Through the course of last year, I served three teams as a Scrum Master at TransFollow. Two of these teams did pure Scrum. One team had additional (ad-hoc) operational responsibilities, and had a Scrum-meets-Kanban way of working. I’ll refer to all three teams as “team” from here on.
In order to improve my Scrum Mastery, I requested the team members to fill out a Scrum Master survey to assess my services. In this post I’ll present a short summary of the results.
The survey is largely based on a Scrum Master assessment from Oikosofy. It consists of 55 questions covering 8 categories and takes respondents about 20 minutes to fill out. I asked everybody I served for more than two sprints to fill out the survey.
Summary of results
|- Dev team members:||9|
|- Product owners:||1|
|- Hiring manager:||1|
How many sprints did we collaborate
|Average number of sprints:||22|
|Minimum number of sprints:||8|
|Maximum number of sprints:||34|
Overview of my performance
I’m very proud and humbled that my former team members are extremely likely to recommend my Scrum Master services to their friends and colleagues (100% NPS). That really means a lot to me.
In addition I got some great quotes AND permission to use them for shameless self promotion :) . Expect those to show up on my site soon.
OK, but what has this survey taught me? First of all that my work was really appreciated, which is very rewarding. I’ll do my best to keep this up in other teams I’ll serve.
I also learned my team appreciated my services in their storming phase(s); more than I thought so myself.
What I definitively could have done better, is supporting the development team with their technical practices. I like to think I’m capable and knowledgeable in this area, but the team as a whole rates my services much lower than I assess myself capable of providing (3.8 vs 4.5). I can relate to this assessment by the team; at times I really struggled with helping the team in this area. I often felt I held back out of fear of making decisions for the team. This in fact shows an unwarranted distrust in the development team.
A good Scrum Master is wary of influencing the team. A great Scrum Master can act normally and knows that the team will still make their own decisions.
– Geoff Watts, Scrum Mastery: From Good to Great Servant Leadership
Another valuable piece of feedback I received was with respect to how I handled team failures. The team sometimes felt I took these situations too personally (like a “sad Scrum Mom”) instead of neutrally helping the team inspect and adapt.

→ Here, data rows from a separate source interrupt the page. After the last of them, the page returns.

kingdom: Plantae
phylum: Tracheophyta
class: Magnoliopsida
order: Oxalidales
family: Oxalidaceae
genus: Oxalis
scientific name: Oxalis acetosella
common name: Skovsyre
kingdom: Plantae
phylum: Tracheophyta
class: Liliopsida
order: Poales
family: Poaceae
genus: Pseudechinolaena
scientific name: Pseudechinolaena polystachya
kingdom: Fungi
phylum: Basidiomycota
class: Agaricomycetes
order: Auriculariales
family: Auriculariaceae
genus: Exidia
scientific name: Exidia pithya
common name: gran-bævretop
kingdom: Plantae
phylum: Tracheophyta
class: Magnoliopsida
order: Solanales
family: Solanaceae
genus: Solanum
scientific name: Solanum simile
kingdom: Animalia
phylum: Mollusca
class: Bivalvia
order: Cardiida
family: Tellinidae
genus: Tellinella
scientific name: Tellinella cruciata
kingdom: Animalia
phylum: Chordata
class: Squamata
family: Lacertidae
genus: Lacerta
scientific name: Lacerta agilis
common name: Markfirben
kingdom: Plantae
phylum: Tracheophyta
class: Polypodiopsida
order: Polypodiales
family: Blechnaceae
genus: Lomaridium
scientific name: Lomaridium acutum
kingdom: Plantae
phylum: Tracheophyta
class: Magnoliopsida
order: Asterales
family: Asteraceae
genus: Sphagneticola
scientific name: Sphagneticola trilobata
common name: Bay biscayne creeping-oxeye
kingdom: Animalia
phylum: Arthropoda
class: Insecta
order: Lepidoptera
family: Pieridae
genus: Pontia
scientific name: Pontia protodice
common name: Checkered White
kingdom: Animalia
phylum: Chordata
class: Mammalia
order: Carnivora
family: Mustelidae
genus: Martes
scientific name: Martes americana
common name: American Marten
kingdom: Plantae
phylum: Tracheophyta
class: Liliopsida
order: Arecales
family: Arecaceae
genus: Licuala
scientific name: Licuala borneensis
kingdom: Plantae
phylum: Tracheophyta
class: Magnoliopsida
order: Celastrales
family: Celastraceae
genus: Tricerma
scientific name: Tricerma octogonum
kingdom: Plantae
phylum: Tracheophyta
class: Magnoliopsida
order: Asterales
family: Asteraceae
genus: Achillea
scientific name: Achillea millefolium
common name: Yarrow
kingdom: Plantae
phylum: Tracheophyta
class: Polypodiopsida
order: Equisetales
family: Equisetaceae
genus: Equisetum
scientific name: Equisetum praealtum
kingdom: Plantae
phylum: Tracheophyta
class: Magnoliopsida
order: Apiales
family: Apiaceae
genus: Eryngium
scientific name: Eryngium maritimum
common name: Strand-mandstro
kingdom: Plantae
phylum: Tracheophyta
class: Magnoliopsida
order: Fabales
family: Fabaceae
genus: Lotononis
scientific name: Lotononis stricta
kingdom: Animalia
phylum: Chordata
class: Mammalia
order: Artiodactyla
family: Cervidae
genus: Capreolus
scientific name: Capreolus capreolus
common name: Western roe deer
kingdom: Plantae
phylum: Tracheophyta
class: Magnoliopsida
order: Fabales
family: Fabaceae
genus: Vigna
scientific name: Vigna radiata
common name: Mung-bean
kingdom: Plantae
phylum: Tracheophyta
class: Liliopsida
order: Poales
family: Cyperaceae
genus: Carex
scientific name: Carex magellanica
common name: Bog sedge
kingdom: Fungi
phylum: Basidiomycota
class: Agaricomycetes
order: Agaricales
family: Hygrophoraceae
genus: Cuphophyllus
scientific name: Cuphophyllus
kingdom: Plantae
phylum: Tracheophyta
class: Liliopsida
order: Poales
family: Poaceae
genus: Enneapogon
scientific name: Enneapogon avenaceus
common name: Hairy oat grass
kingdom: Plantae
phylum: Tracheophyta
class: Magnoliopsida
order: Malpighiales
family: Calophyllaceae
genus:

I promise to write the prime directive fifty times before going home from work today:
Regardless of what we discover, we understand and truly believe that everyone did the best job they could, given what they knew at the time, their skills and abilities, the resources available, and the situation at hand.
– Norman L. Kerth, Project Retrospectives: A Handbook for Team Reviews
In 2016, I hope I can take some steps towards becoming a great Scrum Master. This survey definitively gave me some directions for this journey.
I’ll specifically focus on improving my coaching and facilitation skills.